EXERCISE INSTRUCTIONS: Pick the lines holding the string "lien" out of the records and copy them.

··· SUPPLIED INFORMATION

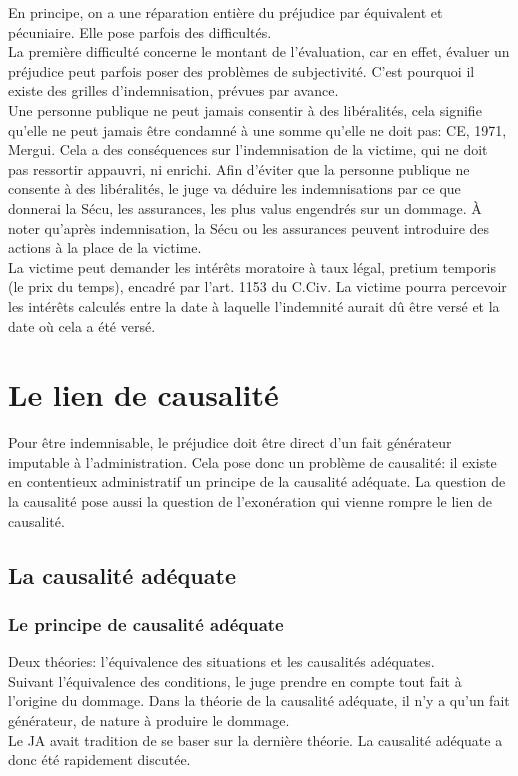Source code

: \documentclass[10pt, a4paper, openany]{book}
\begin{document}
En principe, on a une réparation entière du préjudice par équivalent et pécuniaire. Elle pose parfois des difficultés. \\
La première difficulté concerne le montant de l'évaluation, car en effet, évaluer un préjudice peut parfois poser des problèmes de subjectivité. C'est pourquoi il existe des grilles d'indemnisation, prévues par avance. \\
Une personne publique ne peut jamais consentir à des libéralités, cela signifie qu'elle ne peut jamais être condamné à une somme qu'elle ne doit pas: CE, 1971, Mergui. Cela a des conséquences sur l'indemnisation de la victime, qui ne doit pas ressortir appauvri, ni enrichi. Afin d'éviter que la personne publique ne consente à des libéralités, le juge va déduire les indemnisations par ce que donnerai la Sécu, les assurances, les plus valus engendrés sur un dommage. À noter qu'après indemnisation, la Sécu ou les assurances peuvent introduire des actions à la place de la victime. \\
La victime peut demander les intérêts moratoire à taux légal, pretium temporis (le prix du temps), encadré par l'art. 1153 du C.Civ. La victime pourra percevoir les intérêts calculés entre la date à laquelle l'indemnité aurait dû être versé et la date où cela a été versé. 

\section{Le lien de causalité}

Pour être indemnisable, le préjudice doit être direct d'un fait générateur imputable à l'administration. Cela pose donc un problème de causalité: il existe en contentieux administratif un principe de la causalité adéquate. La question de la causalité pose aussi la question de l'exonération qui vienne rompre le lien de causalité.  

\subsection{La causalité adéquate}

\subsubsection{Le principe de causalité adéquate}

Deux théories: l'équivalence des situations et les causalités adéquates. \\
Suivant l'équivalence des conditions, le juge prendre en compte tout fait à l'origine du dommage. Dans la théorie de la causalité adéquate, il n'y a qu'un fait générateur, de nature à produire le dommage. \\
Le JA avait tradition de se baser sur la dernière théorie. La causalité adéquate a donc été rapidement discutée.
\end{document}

······

RESPONSE AREA:
\section{Le lien de causalité}
Pour être indemnisable, le préjudice doit être direct d'un fait générateur imputable à l'administration. Cela pose donc un problème de causalité: il existe en contentieux administratif un principe de la causalité adéquate. La question de la causalité pose aussi la question de l'exonération qui vienne rompre le lien de causalité.  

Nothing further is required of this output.